Generally, if you're using references instead of plain objects you're either using base classes and want to avoid slicing, or you're trying to avoid copying. And, yes, this means that if you want to store the items in an STL container, then you're going to need to use pointers to avoid slicing and/or copying.
And, yes, the following is legit (although in this case, not very useful):
#include <iostream>
#include <vector>
// note signature, inside this function, i is an int&
// normally I would pass a const reference, but you can't add
// a "const* int" to a "std::vector<int*>"
void add_to_vector(std::vector<int*>& v, int& i)
{
v.push_back(&i);
}
int main()
{
int x = 5;
std::vector<int*> pointers_to_ints;
// x is passed by reference
// NOTE: this line could have simply been "pointers_to_ints.push_back(&x)"
// I simply wanted to demonstrate (in the body of add_to_vector) that
// taking the address of a reference returns the address of the object the
// reference refers to.
add_to_vector(pointers_to_ints, x);
// get the pointer to x out of the container
int* pointer_to_x = pointers_to_ints[0];
// dereference the pointer and initialize a reference with it
int& ref_to_x = *pointer_to_x;
// use the reference to change the original value (in this case, to change x)
ref_to_x = 42;
// show that x changed
std::cout << x << '\n';
}
Oh, and you don't know if the objects were dynamically created or not.
That's not important. In the above sample, x is on the stack and we store a pointer to x in the pointers_to_vectors. Sure, pointers_to_vectors uses a dynamically-allocated array internally (and delete[]s that array when the vector goes out of scope), but that array holds the pointers, not the pointed-to things. When pointers_to_ints falls out of scope, the internal int*[] is delete[]-ed, but the int*s are not deleted.
This, in fact, makes using pointers with STL containers hard, because the STL containers won't manage the lifetime of the pointed-to objects. You may want to look at Boost's pointer containers library. Otherwise, you'll either (1) want to use STL containers of smart pointers (like boost:shared_ptr which is legal for STL containers) or (2) manage the lifetime of the pointed-to objects some other way. You may already be doing (2).
If you want the container to actually contain objects that are dynamically allocated, you shouldn't be using raw pointers. Use unique_ptr or whatever similar type is appropriate.

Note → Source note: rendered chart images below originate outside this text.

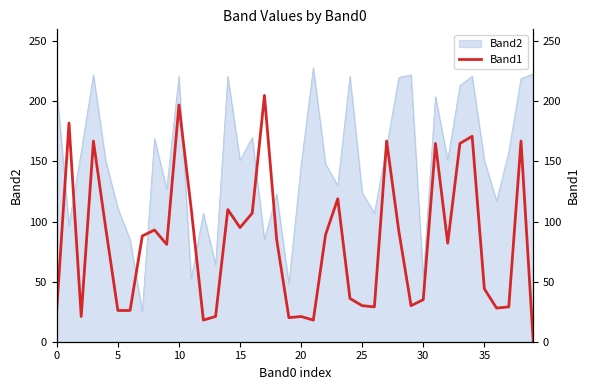

Which label corresponds to the smallest value in the chart?

39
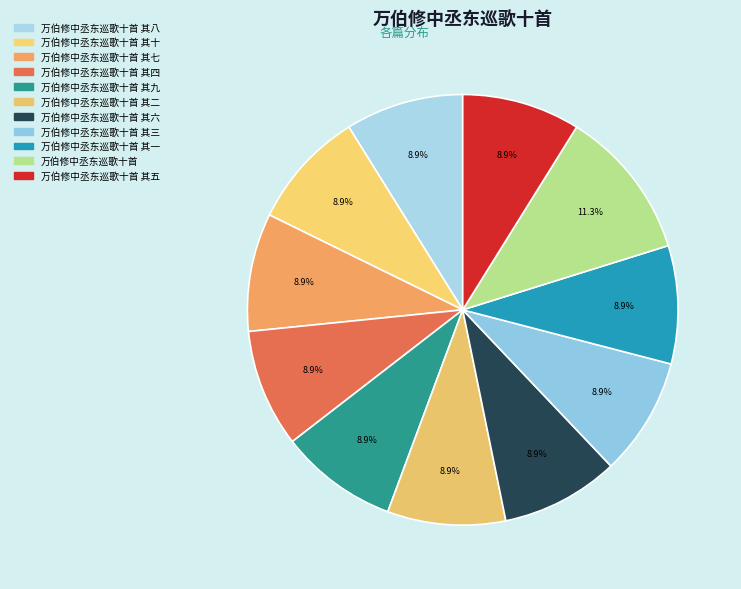

What is the largest slice in the pie chart?

万伯修中丞东巡歌十首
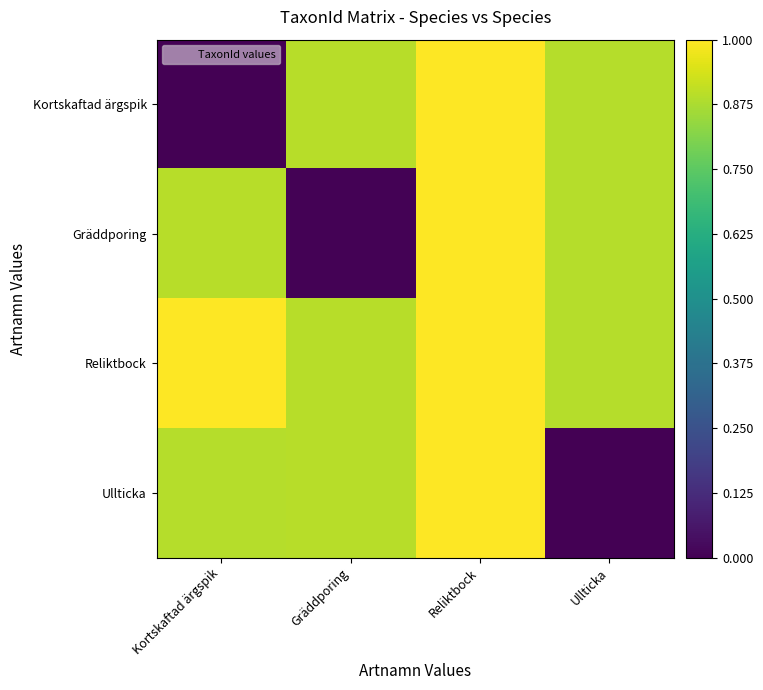

At which category is the sum across all series the highest?

Reliktbock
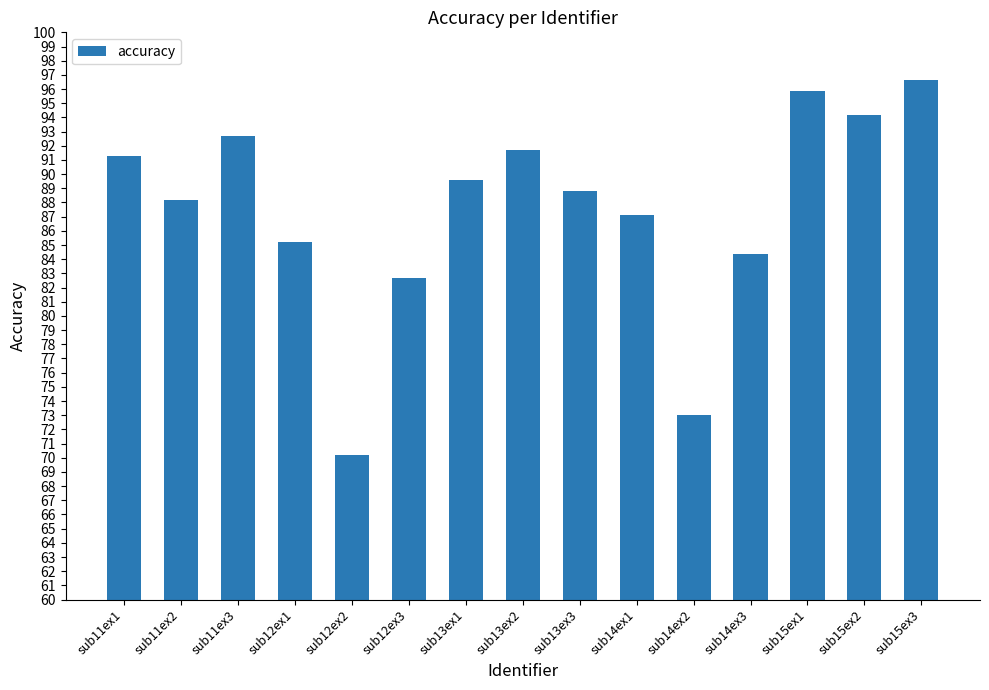

The chart shows a value of 92.7 at sub11ex3. True or false?

True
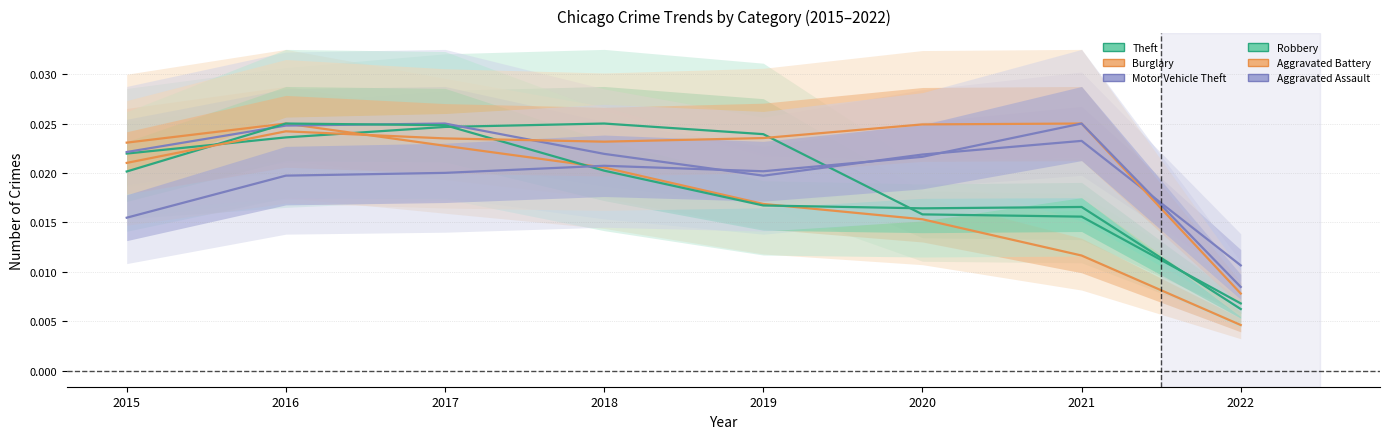

Between 2015 and 2020, which is larger?

2015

There's nothing wrong with it, but please be aware that on machine-code level a reference is usually the same as a pointer. So, usually the pointer isn't really dereferenced (no memory access) when assigned to a reference.
So in real life the reference can be 0 and the crash occurs when using the reference - what can happen much later than its assignemt.
Of course what happens exactly heavily depends on compiler version and hardware platform as well as compiler options and the exact usage of the reference.
Officially the behaviour of dereferencing a 0-Pointer is undefined and thus anything can happen. This anything includes that it may crash immediately, but also that it may crash much later or never.
So always make sure that you never assign a 0-Pointer to a reference - bugs likes this are very hard to find.
Edit: Made the "usually" italic and added paragraph about official "undefined" behaviour.